Debt Payoff Calculator
List your debts, choose snowball or avalanche, and get a month-by-month plan: your debt-free date, total interest, payoff order, and exactly how much the better strategy saves.
Payoff order
| Debt | APR | Paid off in | Interest paid |
|---|---|---|---|
| Overdraft | 39.9% | 6 months | £101.31 |
| Credit card | 21.9% | 1 year and 8 months | £739.68 |
| Car loan | 6.9% | 2 years and 9 months | £1,050.94 |
How the plan works
Each month, interest accrues on every balance, minimum payments are made, and everything left in your budget goes at one target debt — the highest APR (avalanche) or the smallest balance (snowball). When a debt clears, its payment rolls into the attack on the next one, so your total monthly budget never changes but progress accelerates.

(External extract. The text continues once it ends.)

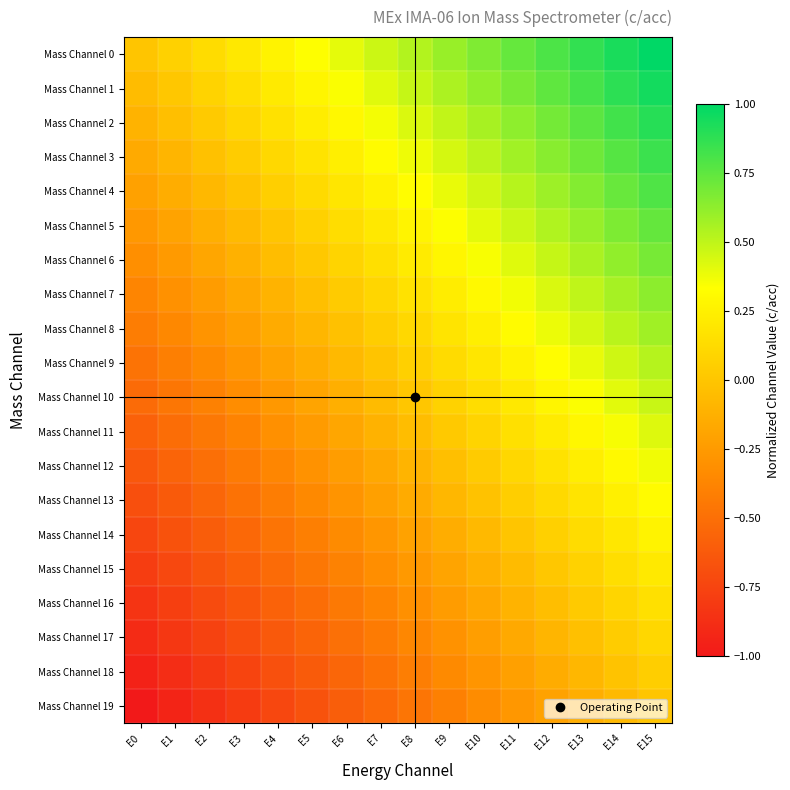

What is the total value across all series at E14?

8.7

Frequently asked questions
What is the debt avalanche method?
Pay minimums on everything, then put every spare pound toward the debt with the highest interest rate. When it's cleared, roll its payment into the next-highest rate. Mathematically this always minimises total interest paid.

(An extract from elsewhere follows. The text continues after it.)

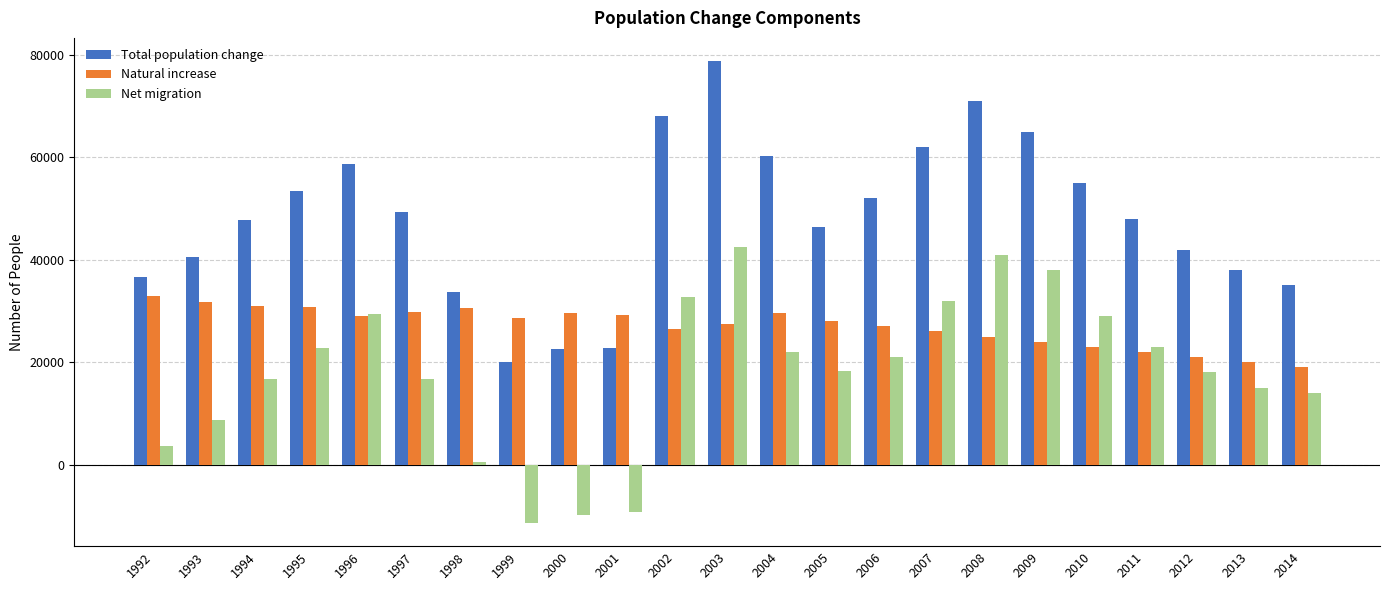

Rank the series at 2000 from lowest to highest value.

Net migration, Total population change, Natural increase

What is the debt snowball method?
Pay minimums on everything, then attack the smallest balance first for a quick win, rolling freed-up payments into the next smallest. It can cost slightly more interest than the avalanche, but the early victories help many people stick with the plan.
Snowball or avalanche — which should I choose?
Avalanche if you're motivated by the maths, snowball if you're motivated by momentum. On the example debts in this calculator the avalanche saves £0 versus the snowball — this tool shows the exact difference for your debts, so you can decide with real numbers.
Why does my plan say the debts never get paid off?
If a debt's minimum payment doesn't even cover its monthly interest, the balance grows forever. Increase the payment on that debt (or add an extra monthly amount) until it's above the monthly interest charge.